Text provided:
****************

Just when you thought things couldn’t move any faster…
Thursday, 7 December 2017
By Bernd Struben
- Alarms ringing since 2013…time to hit snooze?
- Koreans scoff at bubble talk
- What good is a car without a road?
Did you ride the retail euphoria on Tuesday?
Investors, thrilled that Amazon’s much-publicised Australia launch appeared to fizzle, piled into Aussie retail stocks.
On Wednesday The Age even ran the headline, ‘Amazon launch a “non-event”’.
Initial prices offered by the online retailing giant were not as cheap as expected. And the stock selection was also not as massive as local retailers had feared.
JB Hi-Fi Limited [ASX:JBH] shares gained 6.76% on Tuesday. While Harvey Norman Holdings Limited [ASX:HVN] closed the day up 6.25%.
These were the top two performers in the sector. But most other retailers gained as well.
Day traders rejoice!
Long-term investors…you might want to take a look at the bigger picture.

****************

Complete the following:
1. Extract the passage from the retail stocks newsletter that opens with the words containing "- Koreans scoff" and closes with "Aussie retail stocks.".
2. Extend the retail stocks newsletter, carrying on directly from its last sentence.
The saved data after the newsletter isn't needed.

Saved entries:
****************

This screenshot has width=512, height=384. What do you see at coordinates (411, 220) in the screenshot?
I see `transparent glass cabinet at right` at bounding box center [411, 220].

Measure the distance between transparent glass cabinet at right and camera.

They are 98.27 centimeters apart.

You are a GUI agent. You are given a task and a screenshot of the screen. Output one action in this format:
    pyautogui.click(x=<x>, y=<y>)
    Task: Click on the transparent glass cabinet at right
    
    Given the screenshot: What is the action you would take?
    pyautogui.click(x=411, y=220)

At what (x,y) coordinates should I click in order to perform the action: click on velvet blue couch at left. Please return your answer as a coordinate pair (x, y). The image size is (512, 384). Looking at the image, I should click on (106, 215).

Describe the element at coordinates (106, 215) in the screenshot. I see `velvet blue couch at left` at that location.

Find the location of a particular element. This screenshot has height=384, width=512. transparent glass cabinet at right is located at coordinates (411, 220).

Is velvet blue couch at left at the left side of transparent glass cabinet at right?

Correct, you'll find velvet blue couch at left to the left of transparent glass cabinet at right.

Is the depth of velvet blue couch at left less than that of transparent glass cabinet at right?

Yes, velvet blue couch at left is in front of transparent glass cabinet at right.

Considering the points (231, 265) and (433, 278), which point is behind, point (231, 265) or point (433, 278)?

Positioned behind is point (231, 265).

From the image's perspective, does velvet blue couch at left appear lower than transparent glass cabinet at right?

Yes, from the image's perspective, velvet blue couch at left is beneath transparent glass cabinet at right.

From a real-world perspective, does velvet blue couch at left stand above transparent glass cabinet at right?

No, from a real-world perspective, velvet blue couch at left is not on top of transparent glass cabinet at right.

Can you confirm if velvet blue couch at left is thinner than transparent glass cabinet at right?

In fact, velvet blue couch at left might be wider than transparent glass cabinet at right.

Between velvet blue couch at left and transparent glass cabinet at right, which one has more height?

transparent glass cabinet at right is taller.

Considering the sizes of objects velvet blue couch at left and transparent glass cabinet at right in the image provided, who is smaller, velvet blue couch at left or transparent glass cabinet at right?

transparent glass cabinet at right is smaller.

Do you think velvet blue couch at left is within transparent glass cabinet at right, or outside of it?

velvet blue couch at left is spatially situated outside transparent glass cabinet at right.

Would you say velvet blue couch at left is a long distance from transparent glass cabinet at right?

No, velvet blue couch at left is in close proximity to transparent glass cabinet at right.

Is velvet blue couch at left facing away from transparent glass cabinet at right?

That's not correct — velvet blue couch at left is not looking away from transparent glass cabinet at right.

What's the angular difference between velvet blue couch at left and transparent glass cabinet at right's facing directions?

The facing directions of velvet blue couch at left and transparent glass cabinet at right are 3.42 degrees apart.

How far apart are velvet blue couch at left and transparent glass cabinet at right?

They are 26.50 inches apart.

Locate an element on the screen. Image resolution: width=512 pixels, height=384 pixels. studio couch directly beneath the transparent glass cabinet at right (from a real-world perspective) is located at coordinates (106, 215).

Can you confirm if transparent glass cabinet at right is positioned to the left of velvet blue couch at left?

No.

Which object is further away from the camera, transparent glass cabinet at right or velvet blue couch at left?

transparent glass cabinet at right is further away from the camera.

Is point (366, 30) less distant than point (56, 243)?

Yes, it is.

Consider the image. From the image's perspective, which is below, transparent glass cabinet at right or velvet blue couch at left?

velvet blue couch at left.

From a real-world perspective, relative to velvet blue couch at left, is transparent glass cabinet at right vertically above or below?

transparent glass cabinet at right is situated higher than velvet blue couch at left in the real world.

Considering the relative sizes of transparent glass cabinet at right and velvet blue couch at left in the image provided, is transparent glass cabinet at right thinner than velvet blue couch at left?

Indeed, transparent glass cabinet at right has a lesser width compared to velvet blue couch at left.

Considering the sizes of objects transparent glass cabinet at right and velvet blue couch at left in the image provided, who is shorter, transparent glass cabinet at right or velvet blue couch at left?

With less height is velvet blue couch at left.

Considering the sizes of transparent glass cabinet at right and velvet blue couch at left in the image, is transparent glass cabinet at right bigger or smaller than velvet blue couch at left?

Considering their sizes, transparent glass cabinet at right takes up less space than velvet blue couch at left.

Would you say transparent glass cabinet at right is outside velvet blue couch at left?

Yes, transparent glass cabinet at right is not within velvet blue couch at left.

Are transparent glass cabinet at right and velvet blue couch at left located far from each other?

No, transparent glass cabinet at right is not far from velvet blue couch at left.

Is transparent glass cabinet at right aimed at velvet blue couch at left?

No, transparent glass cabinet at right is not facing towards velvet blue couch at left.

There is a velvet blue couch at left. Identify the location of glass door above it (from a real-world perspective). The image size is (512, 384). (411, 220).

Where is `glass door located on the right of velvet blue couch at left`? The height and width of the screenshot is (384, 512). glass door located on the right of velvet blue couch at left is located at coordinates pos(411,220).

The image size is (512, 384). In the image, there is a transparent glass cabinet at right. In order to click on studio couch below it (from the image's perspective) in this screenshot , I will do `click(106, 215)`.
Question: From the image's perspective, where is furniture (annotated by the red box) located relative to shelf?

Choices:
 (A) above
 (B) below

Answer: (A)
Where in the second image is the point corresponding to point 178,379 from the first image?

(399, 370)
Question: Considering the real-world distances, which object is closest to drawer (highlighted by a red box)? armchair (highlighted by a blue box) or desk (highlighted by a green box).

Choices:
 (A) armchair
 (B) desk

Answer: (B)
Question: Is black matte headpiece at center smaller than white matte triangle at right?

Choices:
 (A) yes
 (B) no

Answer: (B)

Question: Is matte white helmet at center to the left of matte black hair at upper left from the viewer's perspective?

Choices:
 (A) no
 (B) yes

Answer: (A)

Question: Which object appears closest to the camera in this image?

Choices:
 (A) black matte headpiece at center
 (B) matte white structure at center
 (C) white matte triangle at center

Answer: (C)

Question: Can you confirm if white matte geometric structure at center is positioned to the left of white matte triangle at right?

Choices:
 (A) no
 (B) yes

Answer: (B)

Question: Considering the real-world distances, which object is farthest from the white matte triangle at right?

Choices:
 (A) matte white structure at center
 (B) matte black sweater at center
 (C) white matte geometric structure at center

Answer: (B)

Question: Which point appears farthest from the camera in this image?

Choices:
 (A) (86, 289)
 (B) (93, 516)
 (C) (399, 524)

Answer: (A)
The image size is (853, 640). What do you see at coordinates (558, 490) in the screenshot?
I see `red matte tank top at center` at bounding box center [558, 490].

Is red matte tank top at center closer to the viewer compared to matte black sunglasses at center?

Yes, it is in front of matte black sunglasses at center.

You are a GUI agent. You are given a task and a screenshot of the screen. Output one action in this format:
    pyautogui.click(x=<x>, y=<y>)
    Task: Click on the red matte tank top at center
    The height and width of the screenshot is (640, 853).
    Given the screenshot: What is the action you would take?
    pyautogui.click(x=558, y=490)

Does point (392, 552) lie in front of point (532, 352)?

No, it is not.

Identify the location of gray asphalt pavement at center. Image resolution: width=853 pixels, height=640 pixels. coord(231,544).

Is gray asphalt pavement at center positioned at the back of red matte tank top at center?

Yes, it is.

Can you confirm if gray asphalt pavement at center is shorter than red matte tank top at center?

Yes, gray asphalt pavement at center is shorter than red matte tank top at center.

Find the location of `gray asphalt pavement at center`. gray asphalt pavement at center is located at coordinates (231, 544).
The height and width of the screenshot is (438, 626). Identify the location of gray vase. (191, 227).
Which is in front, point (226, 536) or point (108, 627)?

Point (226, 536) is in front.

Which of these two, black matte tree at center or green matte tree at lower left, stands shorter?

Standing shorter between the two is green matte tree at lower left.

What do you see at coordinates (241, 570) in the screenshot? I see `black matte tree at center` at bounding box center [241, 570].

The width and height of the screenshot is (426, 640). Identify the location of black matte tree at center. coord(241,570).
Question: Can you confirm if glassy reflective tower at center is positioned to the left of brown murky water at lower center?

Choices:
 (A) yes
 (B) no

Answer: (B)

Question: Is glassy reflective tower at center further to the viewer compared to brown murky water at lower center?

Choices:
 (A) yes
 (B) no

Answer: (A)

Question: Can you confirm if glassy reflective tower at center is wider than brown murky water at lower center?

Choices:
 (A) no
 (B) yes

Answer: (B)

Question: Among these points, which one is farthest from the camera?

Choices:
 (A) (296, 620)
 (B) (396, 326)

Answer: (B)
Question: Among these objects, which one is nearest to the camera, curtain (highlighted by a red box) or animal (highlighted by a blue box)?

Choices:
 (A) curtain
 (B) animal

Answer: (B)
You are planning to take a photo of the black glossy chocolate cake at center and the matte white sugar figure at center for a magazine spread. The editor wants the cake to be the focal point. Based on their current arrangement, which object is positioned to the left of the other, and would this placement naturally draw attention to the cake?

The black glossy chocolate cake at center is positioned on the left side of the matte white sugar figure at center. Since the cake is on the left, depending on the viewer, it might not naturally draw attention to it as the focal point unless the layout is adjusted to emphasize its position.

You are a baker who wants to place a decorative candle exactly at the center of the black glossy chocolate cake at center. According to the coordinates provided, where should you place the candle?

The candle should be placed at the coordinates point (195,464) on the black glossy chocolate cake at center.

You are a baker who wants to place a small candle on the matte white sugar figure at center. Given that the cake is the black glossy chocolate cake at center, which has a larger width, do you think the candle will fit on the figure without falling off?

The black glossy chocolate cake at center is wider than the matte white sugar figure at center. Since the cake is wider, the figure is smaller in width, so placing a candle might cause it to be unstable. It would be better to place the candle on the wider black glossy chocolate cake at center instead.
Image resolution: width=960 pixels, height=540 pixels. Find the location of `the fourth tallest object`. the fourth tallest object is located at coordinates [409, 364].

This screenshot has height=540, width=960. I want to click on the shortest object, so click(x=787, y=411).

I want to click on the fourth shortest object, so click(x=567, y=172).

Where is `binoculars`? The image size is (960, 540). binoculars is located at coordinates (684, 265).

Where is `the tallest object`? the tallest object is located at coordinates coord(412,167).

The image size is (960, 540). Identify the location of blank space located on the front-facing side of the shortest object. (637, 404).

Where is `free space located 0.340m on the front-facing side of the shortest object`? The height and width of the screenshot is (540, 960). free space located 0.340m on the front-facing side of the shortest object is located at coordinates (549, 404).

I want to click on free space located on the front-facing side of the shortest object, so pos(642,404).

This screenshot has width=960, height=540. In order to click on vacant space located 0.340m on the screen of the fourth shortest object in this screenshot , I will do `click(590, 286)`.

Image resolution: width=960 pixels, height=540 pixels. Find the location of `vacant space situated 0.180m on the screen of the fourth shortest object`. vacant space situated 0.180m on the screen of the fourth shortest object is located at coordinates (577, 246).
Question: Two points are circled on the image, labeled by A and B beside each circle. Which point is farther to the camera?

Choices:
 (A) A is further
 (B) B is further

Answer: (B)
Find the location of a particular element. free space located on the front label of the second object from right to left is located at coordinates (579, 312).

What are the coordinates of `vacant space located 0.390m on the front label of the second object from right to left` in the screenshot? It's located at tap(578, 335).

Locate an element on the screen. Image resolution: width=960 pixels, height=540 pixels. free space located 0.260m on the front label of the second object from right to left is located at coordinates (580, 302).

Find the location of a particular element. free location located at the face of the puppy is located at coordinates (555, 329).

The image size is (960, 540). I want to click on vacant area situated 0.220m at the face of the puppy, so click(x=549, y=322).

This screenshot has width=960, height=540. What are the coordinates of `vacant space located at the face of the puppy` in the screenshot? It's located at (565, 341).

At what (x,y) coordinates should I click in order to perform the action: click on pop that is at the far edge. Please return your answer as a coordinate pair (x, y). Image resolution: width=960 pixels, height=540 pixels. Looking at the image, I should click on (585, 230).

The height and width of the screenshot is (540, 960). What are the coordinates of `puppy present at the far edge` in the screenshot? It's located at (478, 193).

****************

Answers in order:
1.
- Koreans scoff at bubble talk
- What good is a car without a road?
Did you ride the retail euphoria on Tuesday?
Investors, thrilled that Amazon’s much-publicised Australia launch appeared to fizzle, piled into Aussie retail stocks.

2.
With all the hype preceding Amazon’s launch Down Under, a bit of pushback ‘fizzle hype’ was to be expected.
But remember, Tuesday was only day one.
Yes, there may have been a somewhat limited stock supply. And some initial prices were higher than predicted. Yet Amazon still said its first day orders in Australia represented its biggest international opening to date.
Yesterday already saw investors take some of Tuesday’s profits off the table. While still up for the week, JB Hi-Fi fell 1.48%, while shares in Harvey Norman lost 2.12% on Wednesday. And at time of writing, JB Hi-Fi is down 0.59% in intraday trading today, while Harvey Norman is down 1.68%.
Now, both of these are quality companies. And at a price-to-earnings (PE) ratio of 10.32 times, Harvey Norman stock looks pretty cheap. (Woolworths Limited [ASX:WOW], by comparison, is trading at a PE of 24.41 times.)
But the writing on the wall — or my interpretation of that writing, in either case — spells more troubles ahead.
Whether or not Amazon’s launch was a ‘non-event’, the US company is here for the long haul. You can expect their prices to go down and the product range to balloon over the coming months.
And the company doesn’t even plan to roll out its Amazon Prime service until the middle of next year. That service offers paid subscribers lower — and sometimes free — deliveries.
If you need any more reason to tread cautiously with your retail investments, the latest quarterly economic figures came in yesterday.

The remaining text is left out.